Plugin | Description | Depends | Loading | Augmentation | Callbacks
--|--|--|--|--|--
[autogptq](./src/fms_acceleration_peft/framework_plugin_autogptq.py) | Loads 4bit GPTQ-LoRA with quantized GPTQ as base | AutoGPTQ | ✅ | ✅ | ✅ 
[bnb](./src/fms_acceleration_peft/framework_plugin_bnb.py) | Loads 4bit QLoRA with quantized bitsandbytes Linear4 | Huggingface<br>bitsandbytes | ✅ | ✅ | ✅ 


### Key Points
- fix upcasting (resulting in slowdown) issue for `bnb` plugin, originally discovered by inventors of [Unsloth](https://unsloth.ai/blog/mistral-benchmark). **NOTE**: we recommend using *mixed precision* when using 4bit quant for better performance, as per our benchmarks.
- `bnb` properly configured to work with FSDP following [this guide](https://huggingface.co/docs/bitsandbytes/main/en/fsdp_qlora). 
- `triton_v2` kernels are not yet properly integrated into huggingface optimum.
- `triton_v2` kernels are [the only 4bit kernels that work for training](https://github.com/AutoGPTQ/AutoGPTQ/issues/633).

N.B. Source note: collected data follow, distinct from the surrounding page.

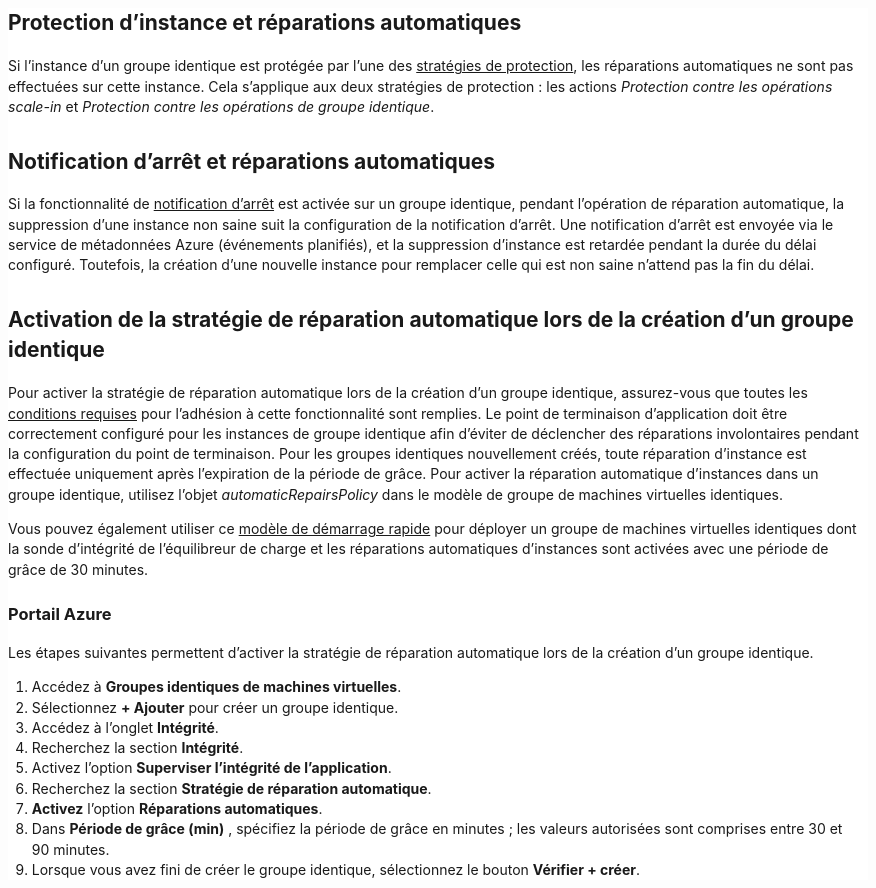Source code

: ## <a name="instance-protection-and-automatic-repairs"></a>Protection d’instance et réparations automatiques

Si l’instance d’un groupe identique est protégée par l’une des [stratégies de protection](./virtual-machine-scale-sets-instance-protection.md), les réparations automatiques ne sont pas effectuées sur cette instance. Cela s’applique aux deux stratégies de protection : les actions *Protection contre les opérations scale-in* et *Protection contre les opérations de groupe identique*. 

## <a name="terminatenotificationandautomaticrepairs"></a>Notification d’arrêt et réparations automatiques

Si la fonctionnalité de [notification d’arrêt](./virtual-machine-scale-sets-terminate-notification.md) est activée sur un groupe identique, pendant l’opération de réparation automatique, la suppression d’une instance non saine suit la configuration de la notification d’arrêt. Une notification d’arrêt est envoyée via le service de métadonnées Azure (événements planifiés), et la suppression d’instance est retardée pendant la durée du délai configuré. Toutefois, la création d’une nouvelle instance pour remplacer celle qui est non saine n’attend pas la fin du délai.

## <a name="enabling-automatic-repairs-policy-when-creating-a-new-scale-set"></a>Activation de la stratégie de réparation automatique lors de la création d’un groupe identique

Pour activer la stratégie de réparation automatique lors de la création d’un groupe identique, assurez-vous que toutes les [conditions requises](#requirements-for-using-automatic-instance-repairs) pour l’adhésion à cette fonctionnalité sont remplies. Le point de terminaison d’application doit être correctement configuré pour les instances de groupe identique afin d’éviter de déclencher des réparations involontaires pendant la configuration du point de terminaison. Pour les groupes identiques nouvellement créés, toute réparation d’instance est effectuée uniquement après l’expiration de la période de grâce. Pour activer la réparation automatique d’instances dans un groupe identique, utilisez l’objet *automaticRepairsPolicy* dans le modèle de groupe de machines virtuelles identiques.

Vous pouvez également utiliser ce [modèle de démarrage rapide](https://github.com/Azure/azure-quickstart-templates/tree/master/201-vmss-automatic-repairs-slb-health-probe) pour déployer un groupe de machines virtuelles identiques dont la sonde d’intégrité de l’équilibreur de charge et les réparations automatiques d’instances sont activées avec une période de grâce de 30 minutes.

### <a name="azure-portal"></a>Portail Azure
 
Les étapes suivantes permettent d’activer la stratégie de réparation automatique lors de la création d’un groupe identique.
 
1. Accédez à **Groupes identiques de machines virtuelles**.
1. Sélectionnez **+ Ajouter** pour créer un groupe identique.
1. Accédez à l’onglet **Intégrité**. 
1. Recherchez la section **Intégrité**.
1. Activez l’option **Superviser l’intégrité de l’application**.
1. Recherchez la section **Stratégie de réparation automatique**.
1. **Activez** l’option **Réparations automatiques**.
1. Dans **Période de grâce (min)** , spécifiez la période de grâce en minutes ; les valeurs autorisées sont comprises entre 30 et 90 minutes. 
1. Lorsque vous avez fini de créer le groupe identique, sélectionnez le bouton **Vérifier + créer**.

## GPTQ-LORA's AutoGPTQ - Current Implementation vs Legacy Implementation

GPTQ-LORA depends on an AutoGPTQ backend to run. There are 2 backend options

1. Current Implementation
    - This is an extracted local subset from [ModelCloud's](https://github.com/ModelCloud/GPTQModel) refactored fork.
    - It removes redundant code to simplify build and installation of the plugin
2. Legacy Implementation
    - This requires building the package from the official AutoGPTQ repository
    - To replicate this implementation, follow the installation below

        - The legacy implementation of GPTQ-LORA uses an external AutoGPTQ package, you must ensure the specific commit is installed
            ```
            pip install git+https://github.com/AutoGPTQ/AutoGPTQ.git@ea829c7bbe83561c2b1de26795b6592992373ef7
            ```
        - To construct the plugin, in the configuration object that is passed to the plugin - set `use_external_lib: True` (otherwise defaults to use the local AutoGPTQ package)
        ```
            peft:
            quantization: 
                auto_gptq:
                kernel: triton_v2
                from_quantized: True
                use_external_lib: True
        ```

## Known Issues

<!--
- Models with sliding windows (e.g., Mistral, Mixtral) will have [memory and throughout issues](https://github.com/huggingface/transformers/issues/30461).
-->
- GPTQ-LORA sometimes observed to have `nan` grad norms in the begining of training, but training proceeds well otherwise.